[Transcribed page contents]

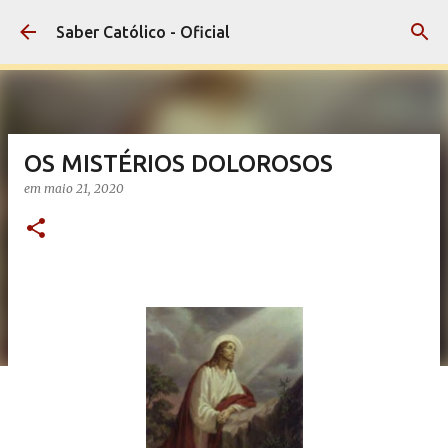
Pular para o conteúdo principal
Saber Católico - Oficial
OS MISTÉRIOS DOLOROSOS
em
maio 21, 2020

■ **What needs to be done**:
Pull out every line of text from the material above, reproducing each one word for word. Leave the picture out.

■ **Answer to the problem**:
Pular para o conteúdo principal
Saber Católico - Oficial
OS MISTÉRIOS DOLOROSOS
em
maio 21, 2020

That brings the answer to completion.